Team Driving and Slip Seating
August 23, 2016
Author: Jason Engler
With rising equipment costs, regulatory mandates, and customer demand for faster shipment times, fleet managers are turning to slip seating or team driving to keep their operations viable. Slip seating refers to when a driver isn’t assigned a specific truck, but rather gets into one once another driver returns from their route. The vehicles rarely sit idle. This model is seen more often among local operations or those with dedicated routes. Team driving is defined as a team of two or more drivers who ride together and drive the same truck in shifts. This essentially allows the truck to remain in motion almost constantly and is used primarily for time sensitive freight. Slip seating and team driving come with a new list of exposures that insurance companies are working into their underwriting guidelines as the industry changes.
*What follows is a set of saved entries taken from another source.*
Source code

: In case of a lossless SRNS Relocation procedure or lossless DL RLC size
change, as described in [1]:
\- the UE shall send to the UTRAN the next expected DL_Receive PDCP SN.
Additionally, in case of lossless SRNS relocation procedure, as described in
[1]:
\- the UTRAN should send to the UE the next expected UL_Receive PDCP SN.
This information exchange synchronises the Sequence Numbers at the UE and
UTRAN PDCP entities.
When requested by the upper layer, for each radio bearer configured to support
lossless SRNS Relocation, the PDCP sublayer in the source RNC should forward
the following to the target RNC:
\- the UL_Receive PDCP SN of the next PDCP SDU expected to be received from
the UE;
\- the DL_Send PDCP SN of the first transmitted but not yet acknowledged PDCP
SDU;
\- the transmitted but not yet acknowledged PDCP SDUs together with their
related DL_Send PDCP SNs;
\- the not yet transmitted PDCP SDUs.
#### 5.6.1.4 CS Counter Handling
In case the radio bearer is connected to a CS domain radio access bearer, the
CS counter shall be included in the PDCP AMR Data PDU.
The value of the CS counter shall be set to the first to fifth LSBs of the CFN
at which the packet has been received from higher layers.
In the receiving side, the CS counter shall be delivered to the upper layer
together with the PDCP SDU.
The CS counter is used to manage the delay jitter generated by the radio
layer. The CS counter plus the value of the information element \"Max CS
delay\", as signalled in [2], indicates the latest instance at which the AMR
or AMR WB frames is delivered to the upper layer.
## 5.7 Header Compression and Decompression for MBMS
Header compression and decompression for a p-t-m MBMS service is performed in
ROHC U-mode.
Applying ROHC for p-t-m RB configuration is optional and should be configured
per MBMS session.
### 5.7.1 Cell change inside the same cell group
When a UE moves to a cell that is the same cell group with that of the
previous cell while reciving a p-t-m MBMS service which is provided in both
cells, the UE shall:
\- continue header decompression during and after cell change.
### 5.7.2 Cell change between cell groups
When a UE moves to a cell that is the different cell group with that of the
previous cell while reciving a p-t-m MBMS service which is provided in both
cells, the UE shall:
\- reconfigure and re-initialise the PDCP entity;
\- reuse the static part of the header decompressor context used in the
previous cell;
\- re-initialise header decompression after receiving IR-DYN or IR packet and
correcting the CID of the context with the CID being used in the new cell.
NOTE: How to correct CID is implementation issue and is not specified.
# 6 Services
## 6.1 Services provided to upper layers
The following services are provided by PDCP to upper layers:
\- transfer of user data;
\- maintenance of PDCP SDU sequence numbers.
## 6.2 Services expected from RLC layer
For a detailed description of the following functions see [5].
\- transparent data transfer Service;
Vehicle maintenance is a top concern among insurance companies. When trucks are constantly on the road, there is less time for regularly scheduled maintenance; this raises some safety concerns. With the vehicle constantly in motion, the wear and tear is much greater than that of a vehicle operated by a single driver. Main components, like tires or brakes, wear out faster and could potentially lead to safety issues if routine maintenance is not performed regularly on these vehicles.
Another consideration from an insurance company’s point of view is the additional exposure that team driven or slip seating operations have. Typically these units are operating twice as many miles, which indicates twice the risk for accidents and exposure to potential loss. Some insurance companies will not insure these types of operations, while others may increase the premium significantly to cover the additional exposure.
In the face of a driver shortage, many motor carriers are turning to team driving or slip seating to get the most out of their fleets and improve customer satisfaction. From an insurance standpoint, the market availability becomes more limited and underwriters may be concerned about this additional exposure.